In the newly launched report Arctic Research Impact, the four Nordic Centres of Excellence present the results and effects of their research. For four years, they have worked to create new knowledge about the opportunities and challenges facing the Arctic region.
Director at NordForsk Arne Flåøyen says:
“NordForsk has together with the national research funders in the Nordics financed four large Nordic Centres of Excellence on Arctic research. The number of publications, disseminations and other outcomes are impressive. The report also demonstrates that collaborations across the Nordics create great Nordic added value. And the research contributes to the Nordic Council of Ministers’ Vision 2030 and the UN Sustainable Development Goals”.
Influence on political processes and decisions is an important indicator of impact. Therefore, we ask the projects to report on policy influence, more specifically the amount and what kind of influence.
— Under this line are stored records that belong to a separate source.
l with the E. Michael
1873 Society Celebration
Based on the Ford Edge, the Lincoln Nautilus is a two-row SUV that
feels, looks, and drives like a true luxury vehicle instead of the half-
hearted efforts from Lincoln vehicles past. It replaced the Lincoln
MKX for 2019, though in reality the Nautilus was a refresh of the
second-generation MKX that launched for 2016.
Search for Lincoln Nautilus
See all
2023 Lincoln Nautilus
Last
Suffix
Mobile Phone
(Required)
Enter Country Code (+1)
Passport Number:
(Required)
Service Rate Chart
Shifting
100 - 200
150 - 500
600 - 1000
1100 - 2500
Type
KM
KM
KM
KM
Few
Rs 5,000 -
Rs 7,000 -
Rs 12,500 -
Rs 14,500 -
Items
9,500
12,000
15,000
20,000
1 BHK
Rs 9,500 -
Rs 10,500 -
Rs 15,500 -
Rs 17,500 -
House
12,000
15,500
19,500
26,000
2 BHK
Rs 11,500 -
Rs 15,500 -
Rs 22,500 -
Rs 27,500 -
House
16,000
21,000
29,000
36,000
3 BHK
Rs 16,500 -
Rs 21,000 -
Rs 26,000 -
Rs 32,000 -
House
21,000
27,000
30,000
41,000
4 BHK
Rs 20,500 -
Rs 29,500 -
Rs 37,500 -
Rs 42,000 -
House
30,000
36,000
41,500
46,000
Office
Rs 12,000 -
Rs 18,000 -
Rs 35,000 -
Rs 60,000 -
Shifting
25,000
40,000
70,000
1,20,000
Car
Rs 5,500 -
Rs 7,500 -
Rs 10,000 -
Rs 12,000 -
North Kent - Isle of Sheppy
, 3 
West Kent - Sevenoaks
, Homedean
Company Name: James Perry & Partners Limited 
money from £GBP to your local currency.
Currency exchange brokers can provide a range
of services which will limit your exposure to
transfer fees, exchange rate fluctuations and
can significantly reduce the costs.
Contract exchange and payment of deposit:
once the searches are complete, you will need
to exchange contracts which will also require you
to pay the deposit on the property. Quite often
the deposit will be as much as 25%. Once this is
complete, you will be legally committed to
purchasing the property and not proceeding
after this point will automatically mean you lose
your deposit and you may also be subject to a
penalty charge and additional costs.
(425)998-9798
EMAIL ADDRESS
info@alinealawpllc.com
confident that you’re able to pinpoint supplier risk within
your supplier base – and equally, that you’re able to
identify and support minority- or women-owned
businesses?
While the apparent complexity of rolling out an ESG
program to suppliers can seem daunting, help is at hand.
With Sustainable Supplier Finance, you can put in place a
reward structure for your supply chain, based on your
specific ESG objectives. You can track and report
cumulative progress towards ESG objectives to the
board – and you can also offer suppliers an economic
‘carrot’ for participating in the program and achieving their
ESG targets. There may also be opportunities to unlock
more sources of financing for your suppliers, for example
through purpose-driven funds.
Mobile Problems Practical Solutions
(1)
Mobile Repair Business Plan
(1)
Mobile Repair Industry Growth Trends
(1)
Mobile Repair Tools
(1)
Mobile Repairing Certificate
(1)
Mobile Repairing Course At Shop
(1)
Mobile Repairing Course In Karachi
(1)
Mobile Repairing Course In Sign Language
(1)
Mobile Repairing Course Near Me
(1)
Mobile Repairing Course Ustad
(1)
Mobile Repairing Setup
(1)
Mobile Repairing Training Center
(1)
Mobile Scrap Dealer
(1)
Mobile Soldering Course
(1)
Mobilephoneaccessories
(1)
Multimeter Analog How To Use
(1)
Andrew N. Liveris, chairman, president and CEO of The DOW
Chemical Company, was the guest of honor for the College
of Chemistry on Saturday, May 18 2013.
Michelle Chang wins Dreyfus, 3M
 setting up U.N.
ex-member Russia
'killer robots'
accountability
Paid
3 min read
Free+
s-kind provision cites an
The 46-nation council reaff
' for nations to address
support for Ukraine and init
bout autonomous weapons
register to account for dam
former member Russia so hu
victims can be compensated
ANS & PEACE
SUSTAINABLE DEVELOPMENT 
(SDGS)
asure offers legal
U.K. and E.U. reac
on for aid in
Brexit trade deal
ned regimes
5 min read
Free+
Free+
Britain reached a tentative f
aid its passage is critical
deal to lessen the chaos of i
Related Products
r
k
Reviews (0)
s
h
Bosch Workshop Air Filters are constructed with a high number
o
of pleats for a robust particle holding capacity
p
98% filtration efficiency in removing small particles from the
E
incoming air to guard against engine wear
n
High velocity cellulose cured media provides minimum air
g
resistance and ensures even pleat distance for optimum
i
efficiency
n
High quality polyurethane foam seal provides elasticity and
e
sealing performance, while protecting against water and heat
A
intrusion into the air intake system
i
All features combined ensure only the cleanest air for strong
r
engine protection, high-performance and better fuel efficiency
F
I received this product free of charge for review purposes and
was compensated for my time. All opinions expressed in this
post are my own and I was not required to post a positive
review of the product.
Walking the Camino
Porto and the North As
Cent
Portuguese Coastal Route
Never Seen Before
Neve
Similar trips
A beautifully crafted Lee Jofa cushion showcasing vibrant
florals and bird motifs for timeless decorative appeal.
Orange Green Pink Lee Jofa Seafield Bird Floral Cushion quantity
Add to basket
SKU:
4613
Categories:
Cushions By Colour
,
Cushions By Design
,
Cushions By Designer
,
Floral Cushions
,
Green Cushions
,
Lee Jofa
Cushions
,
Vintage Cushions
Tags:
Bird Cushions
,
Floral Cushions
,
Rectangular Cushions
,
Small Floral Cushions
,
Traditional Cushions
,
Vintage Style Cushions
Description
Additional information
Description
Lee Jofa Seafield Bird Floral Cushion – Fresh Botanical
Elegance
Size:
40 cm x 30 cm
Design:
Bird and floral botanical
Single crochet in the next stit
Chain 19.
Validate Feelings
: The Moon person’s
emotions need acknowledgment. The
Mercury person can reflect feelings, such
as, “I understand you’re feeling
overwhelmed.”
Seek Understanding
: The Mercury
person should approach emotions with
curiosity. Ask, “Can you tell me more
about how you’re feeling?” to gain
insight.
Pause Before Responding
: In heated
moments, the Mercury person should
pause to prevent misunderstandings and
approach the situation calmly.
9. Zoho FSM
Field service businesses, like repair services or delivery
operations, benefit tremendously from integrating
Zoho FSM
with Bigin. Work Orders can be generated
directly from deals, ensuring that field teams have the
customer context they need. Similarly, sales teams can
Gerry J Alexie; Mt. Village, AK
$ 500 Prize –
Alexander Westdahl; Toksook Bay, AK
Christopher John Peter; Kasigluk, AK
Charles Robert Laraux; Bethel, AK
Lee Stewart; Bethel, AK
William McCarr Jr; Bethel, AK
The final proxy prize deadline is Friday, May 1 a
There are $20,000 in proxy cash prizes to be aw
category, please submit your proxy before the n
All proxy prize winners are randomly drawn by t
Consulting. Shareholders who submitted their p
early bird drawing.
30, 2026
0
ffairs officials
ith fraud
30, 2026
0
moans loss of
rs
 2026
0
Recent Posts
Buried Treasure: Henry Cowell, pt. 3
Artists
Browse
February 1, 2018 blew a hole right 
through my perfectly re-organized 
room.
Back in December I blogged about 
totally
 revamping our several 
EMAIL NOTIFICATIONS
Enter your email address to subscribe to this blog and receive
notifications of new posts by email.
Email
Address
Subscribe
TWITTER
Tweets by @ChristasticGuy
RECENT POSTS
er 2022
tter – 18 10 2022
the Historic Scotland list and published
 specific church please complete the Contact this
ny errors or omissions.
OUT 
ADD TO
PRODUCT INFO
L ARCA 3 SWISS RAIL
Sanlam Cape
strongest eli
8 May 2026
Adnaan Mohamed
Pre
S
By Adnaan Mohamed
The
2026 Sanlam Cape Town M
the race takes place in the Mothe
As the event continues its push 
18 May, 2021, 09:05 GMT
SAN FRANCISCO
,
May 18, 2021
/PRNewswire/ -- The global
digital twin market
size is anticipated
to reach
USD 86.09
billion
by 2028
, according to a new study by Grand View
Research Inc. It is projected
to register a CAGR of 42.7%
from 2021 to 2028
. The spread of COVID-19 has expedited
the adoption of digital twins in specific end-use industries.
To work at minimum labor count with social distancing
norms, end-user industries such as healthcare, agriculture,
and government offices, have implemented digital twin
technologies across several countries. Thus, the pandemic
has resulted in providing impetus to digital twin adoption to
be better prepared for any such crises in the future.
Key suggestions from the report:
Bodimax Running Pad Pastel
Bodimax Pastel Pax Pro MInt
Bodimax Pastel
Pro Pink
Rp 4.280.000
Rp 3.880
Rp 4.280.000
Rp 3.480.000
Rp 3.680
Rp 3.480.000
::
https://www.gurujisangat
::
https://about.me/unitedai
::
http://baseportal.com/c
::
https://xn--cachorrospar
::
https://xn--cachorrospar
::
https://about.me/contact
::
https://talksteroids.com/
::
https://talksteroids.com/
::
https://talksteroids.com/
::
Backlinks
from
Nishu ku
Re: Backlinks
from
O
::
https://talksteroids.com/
Arctic research by geography
One of the criteria for Nordic added value in research is ‘regional mobility and networking among the Nordic countries’. A benchmark for assessing whether this succeeds is to look at the geographical location of the projects. The map shows the location and number of participants in the Arctic research programme. The bigger the circle, the more project participants. The programme has had a total of 173 participants. 150 from the Nordic region, the others from Australia, Canada, China, New Zealand, Russia, Scotland, the United Kingdom and the USA.
Background for the programme
NordForsk established a NORIA-net in 2012 to assess the potential for added value in a larger-scale joint Nordic research initiative. The NORIA-net Arctic drew up a memorandum that has in turn formed the basis for a joint Nordic research programme, which Norway, Sweden, Iceland, Denmark, Finland and Greenland fund through a common pot.
NordForsk decided in December 2015 to establish four Nordic Centres of Excellence in Arctic research.
The total programme budget is approximately 116 million NOK, funded by NordForsk, the Swedish Research Council, the Research Council of Norway, Academy of Finland, Danish Ministry for Higher Education and Science, the Icelandic Research Council, and the Nordic Council of Ministers.